#### [Exercise goal]
Copy out every line in the items below that contains the string "true".

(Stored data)
════════════════════

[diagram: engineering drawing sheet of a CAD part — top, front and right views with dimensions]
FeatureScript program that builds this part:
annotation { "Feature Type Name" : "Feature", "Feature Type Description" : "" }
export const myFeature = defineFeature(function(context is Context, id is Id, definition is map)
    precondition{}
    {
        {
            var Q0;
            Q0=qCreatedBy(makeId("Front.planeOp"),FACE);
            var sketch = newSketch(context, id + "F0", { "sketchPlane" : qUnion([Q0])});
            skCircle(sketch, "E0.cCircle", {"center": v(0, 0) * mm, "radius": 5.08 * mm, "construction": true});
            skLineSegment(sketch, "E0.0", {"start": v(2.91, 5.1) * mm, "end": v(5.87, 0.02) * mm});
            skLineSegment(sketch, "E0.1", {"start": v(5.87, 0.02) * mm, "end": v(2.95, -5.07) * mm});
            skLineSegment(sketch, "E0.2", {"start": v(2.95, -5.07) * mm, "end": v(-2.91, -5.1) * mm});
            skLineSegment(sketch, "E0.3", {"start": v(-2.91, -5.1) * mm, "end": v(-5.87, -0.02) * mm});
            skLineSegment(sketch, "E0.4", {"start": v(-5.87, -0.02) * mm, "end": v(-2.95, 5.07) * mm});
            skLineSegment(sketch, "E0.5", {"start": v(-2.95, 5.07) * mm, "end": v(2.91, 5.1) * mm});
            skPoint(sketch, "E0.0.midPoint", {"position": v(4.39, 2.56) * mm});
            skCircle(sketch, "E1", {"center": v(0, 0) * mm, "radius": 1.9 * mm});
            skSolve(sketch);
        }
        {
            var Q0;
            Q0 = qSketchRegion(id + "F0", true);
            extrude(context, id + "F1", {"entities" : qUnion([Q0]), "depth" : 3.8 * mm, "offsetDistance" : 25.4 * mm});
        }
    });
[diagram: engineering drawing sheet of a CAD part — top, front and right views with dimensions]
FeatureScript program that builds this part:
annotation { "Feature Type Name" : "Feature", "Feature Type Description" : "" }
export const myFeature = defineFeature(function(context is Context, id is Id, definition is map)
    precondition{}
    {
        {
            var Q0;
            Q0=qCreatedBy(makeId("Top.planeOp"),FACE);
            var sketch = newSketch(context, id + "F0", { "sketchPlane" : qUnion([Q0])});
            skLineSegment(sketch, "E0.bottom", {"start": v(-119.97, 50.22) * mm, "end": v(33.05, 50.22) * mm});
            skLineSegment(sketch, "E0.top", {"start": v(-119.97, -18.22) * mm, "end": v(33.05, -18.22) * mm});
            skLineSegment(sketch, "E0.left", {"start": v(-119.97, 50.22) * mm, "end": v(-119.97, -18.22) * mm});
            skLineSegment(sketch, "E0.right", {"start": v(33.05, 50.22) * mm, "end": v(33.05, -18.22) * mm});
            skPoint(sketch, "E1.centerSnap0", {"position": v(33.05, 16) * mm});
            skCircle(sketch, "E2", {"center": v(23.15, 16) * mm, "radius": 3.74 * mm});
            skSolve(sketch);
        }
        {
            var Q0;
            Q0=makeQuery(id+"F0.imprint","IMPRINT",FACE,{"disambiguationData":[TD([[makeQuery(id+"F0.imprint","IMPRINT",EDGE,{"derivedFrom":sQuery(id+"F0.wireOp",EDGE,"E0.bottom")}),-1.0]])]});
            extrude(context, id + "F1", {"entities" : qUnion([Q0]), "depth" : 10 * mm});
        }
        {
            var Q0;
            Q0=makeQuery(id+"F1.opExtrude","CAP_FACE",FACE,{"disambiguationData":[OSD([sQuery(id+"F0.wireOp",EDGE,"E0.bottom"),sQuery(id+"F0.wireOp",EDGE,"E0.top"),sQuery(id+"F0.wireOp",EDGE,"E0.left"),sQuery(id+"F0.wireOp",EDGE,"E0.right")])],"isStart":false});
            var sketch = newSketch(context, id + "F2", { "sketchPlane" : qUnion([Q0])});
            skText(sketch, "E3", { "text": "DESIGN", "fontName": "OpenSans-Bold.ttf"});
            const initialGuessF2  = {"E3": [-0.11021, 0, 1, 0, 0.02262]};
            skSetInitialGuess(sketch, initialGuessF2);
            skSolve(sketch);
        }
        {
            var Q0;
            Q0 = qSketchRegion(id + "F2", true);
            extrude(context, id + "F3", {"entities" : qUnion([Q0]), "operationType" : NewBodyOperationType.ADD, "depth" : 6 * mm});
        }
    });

════════════════════

#### [Exercise answer]
            skCircle(sketch, "E0.cCircle", {"center": v(0, 0) * mm, "radius": 5.08 * mm, "construction": true});
            Q0 = qSketchRegion(id + "F0", true);
            Q0 = qSketchRegion(id + "F2", true);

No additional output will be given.